### Questions on the material
**1.** Transcribe the part of the audits wiki page from "How do I know" to "a single druid.".
**2.** List the audits that the audits wiki page names in its opening list.
**3.** According to the audits wiki page, which job runs the asynchronous checks started by the single-root M2C rake task?

### Provided text
::::
Audits (how to run as needed) - sul-dlss/preservation_catalog GitHub Wiki

Information about how to run audits

  • Moab to Catalog (M2C) existence/version check
  • Catalog to Moab (C2M) existence/version check
  • Checksum Validation (CV)
  • Catalog to Archive (C2A) / replication audit
  • Moab Validation (which is in the moab-versioning gem, but called by PreservationCatalog)

How do I know which one I want to run?

When in doubt, a fairly safe rule to use is:

  • If you're investigating an issue with the on prem copy of a Moab, you probably want to run checksum validation for the druid. See checksum validation for a single druid.
  • If you're investigating an issue with a cloud copy, you probably want to run Catalog to Archive (replication audit) for the druid.

Moab to Catalog (M2C) existence/version check

See [Audits (basic info) wiki](http://github.com/sul-dlss/preservation_catalog/wiki/Validations-for-Moabs for basic info about M2C validation.

Rake task for Single Root

  • You need to know the MoabStorageRoot name, available from settings.yml (shared_configs for deployments)
  • You do NOT need quotes for the root name
  • Checks will be run asynchronously via MoabToCatalogJob
RAILS_ENV=production bundle exec rake prescat:audit:m2c[root_name]

Via Rails Console

In console, first locate a MoabStorageRoot, then call m2c_check! to enqueue asynchronous executions via MoabToCatalogJob. Storage root information is available from settings.yml (shared_configs for deployments).

Single Root

msr = MoabStorageRoot.find_by!(storage_location: '/path/to/storage')
msr.m2c_check!

All Roots

MoabStorageRoot.find_each { |msr| msr.m2c_check! }

Single Druid

To M2C a single druid synchronously, in console:

CatalogUtils.check_existence_for_druid('jj925bx9565')

Druid List

For a predetermined list of druids, a convenience wrapper for the above command is check_existence_for_druid_list.

  • The parameter is the file path of a CSV file listing the druids.
    • The first column of the csv should contain druids, without prefix.
    • File should not contain headers.
::::
### Records shown
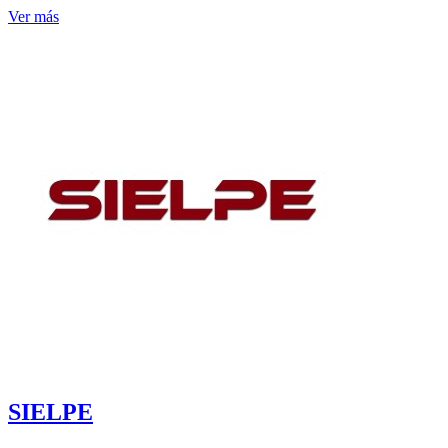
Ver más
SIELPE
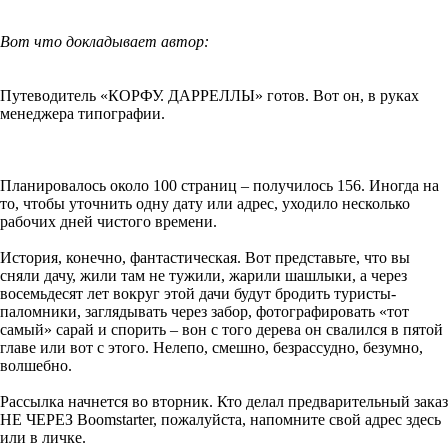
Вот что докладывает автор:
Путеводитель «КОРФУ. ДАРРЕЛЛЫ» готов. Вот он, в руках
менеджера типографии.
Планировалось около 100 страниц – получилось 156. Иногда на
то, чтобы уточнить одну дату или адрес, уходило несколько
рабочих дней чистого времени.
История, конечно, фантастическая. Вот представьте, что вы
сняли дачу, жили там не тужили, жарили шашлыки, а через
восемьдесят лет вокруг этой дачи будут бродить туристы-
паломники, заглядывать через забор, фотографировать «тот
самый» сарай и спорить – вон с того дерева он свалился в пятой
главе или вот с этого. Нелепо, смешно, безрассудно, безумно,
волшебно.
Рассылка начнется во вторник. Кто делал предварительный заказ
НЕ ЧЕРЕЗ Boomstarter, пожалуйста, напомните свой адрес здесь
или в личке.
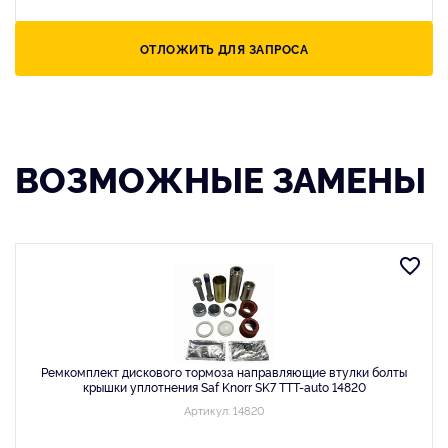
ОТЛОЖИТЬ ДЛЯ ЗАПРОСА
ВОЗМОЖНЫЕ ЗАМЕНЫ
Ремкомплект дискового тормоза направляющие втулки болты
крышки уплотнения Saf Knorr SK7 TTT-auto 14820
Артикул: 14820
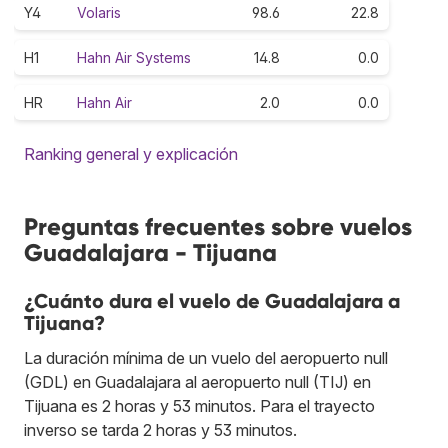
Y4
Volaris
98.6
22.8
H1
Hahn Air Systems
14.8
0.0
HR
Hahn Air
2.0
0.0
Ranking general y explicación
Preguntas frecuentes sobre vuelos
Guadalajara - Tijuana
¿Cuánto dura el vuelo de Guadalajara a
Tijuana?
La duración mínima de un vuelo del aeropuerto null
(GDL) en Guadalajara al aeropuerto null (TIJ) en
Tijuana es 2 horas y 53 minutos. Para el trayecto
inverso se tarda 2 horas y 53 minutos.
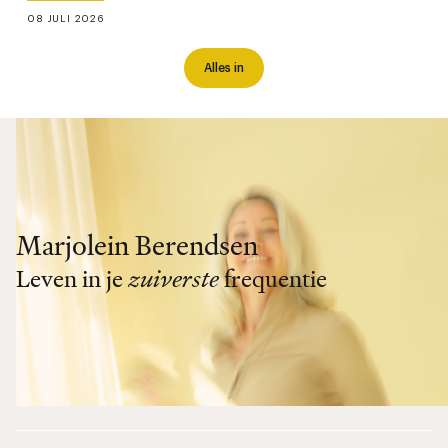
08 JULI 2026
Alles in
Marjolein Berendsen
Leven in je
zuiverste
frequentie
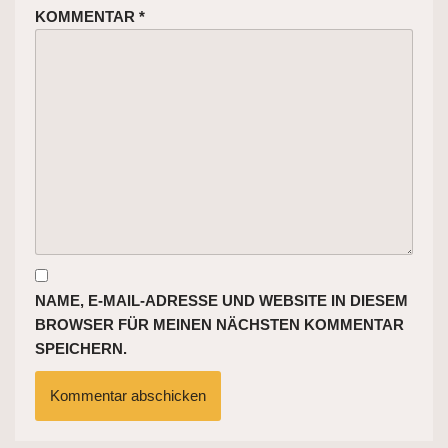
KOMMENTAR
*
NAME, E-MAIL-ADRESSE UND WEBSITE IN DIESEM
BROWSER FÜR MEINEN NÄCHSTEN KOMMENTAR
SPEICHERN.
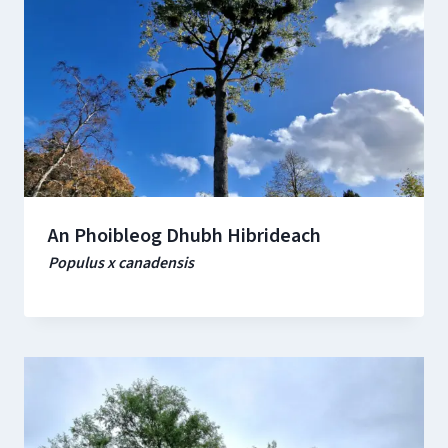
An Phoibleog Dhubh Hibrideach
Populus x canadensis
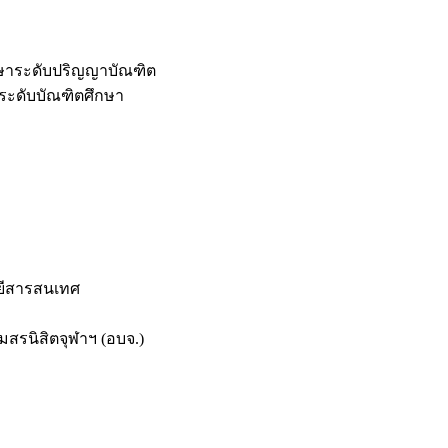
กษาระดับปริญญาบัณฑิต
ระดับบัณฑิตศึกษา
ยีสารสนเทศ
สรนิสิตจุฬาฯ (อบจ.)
::::
### Results for each task
**1.**
How do I know which one I want to run?

When in doubt, a fairly safe rule to use is:

  • If you're investigating an issue with the on prem copy of a Moab, you probably want to run checksum validation for the druid. See checksum validation for a single druid.

**2.**
- Moab to Catalog (M2C) existence/version check
- Catalog to Moab (C2M) existence/version check
- Checksum Validation (CV)
- Catalog to Archive (C2A) / replication audit
- Moab Validation

**3.** MoabToCatalogJob